Git was blessed from its beginnings. Created by Linus Torvalds and implemented for use on the Linux kernel in response to the removal of BitKeeper; Git isn’t going anywhere any time soon. Git is also used on the popular project hosting service GitHub – popular amongst Ruby-on-Rails projects, including the RoR project itself and its sister-project the AJAX library Prototype. Git is considered the market leader, if only for the simple fact that the Linux kernel uses it for development. Git has been criticized for it’s user-unfriendliness and often unintuitive CLI.

Bazaar (bzr)

Bazaar was developed by Canonical software for use in maintaining its premiere Linux distribution Ubuntu. It has been since incorporated into their open source tools package Launchpad. Launchpad and Bzr are used by several flagship open source projects, notably Sun Microsystem’s MySQL project, the Zope python web framework and Ubuntu and family.

The Upshot

While technical capacity is an important consideration, the user-base of a tool like version control for an open source project is often as important. If a potential developer is forced to learn an additional tool it increases the barrier to entry, narrowing the scope of contribution. Further, while DVCS is quickly becoming a critical component for open source development, it must be considered amongst concerns of integration with other tools – a strong VCS cannot compensate for an otherwise weak tool chain.

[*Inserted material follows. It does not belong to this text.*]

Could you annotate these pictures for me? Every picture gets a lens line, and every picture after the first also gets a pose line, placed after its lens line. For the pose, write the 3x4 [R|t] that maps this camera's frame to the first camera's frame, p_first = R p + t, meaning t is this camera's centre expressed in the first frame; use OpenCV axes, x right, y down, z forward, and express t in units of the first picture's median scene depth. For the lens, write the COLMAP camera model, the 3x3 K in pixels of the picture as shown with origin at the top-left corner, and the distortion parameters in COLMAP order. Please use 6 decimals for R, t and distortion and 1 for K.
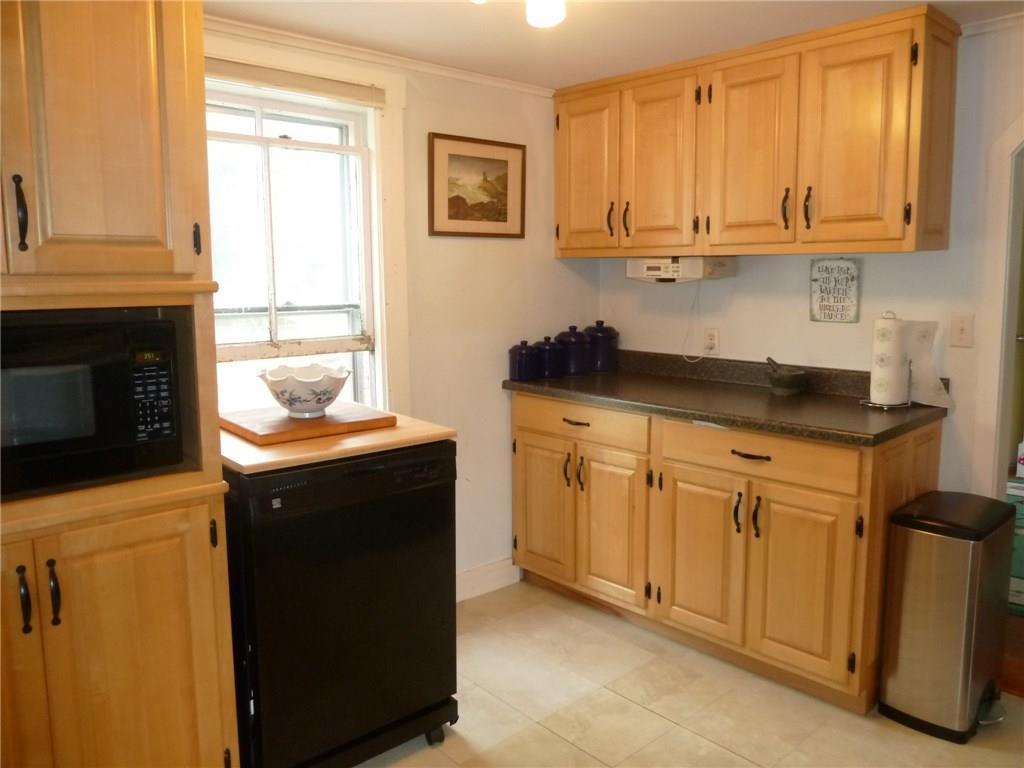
lens RADIAL K [[767.5, 0, 512.0], [0, 767.5, 384.0], [0, 0, 1]] dist [-0.031678, 0.009419]
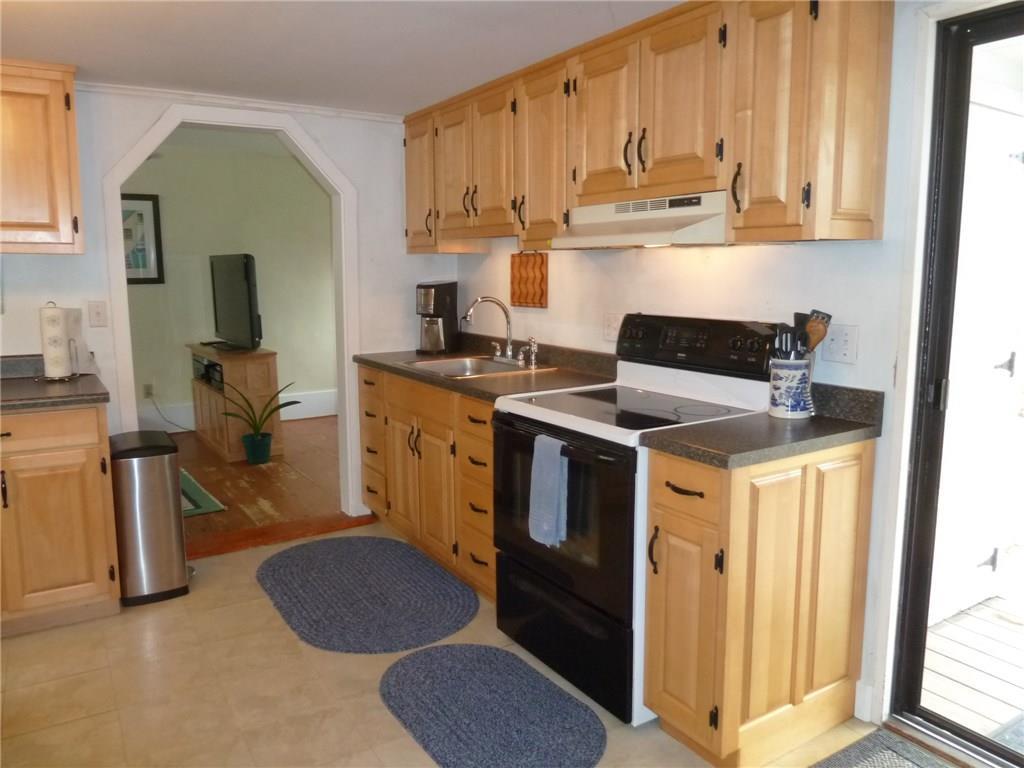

Ultimately, a VCS doesn’t make a community and can’t run a project for you – the object is to select the tool least offensive to contribution and most conducive to good development habits amongst your contributors. We’ll see in coming entries how each of the systems fare as I set about finding a new home for Psiphon’s open source development.


The Summer of Psi Begins!

May 5, 2009

On May 1st, the revolution began. Psiphon Inc. was officially announced. Our development team is working feverishly to code up the impending release of Psiphon 2.0. Parallel to their efforts is the Summer of Psi project.

Inspired by Google’s Summer of Code, your humble author, Jeremy Vernon was brought in to be the Summer of Psi Guy, guiding Psiphon and its community through a process of upgrading and expanding. The Psiphon project will be better and more open than ever.

There will be a lot of changes – new tools for managing the software, new platforms to communicate with you, our users and contributors, and of course a new version of the Psiphon code.

I’ll be chronicling the activities taking place throughout the Summer of Psi and soliciting feedback from you, so please comment! The whole team values all your help in making Psiphon the premiere open source censorship circumvention software.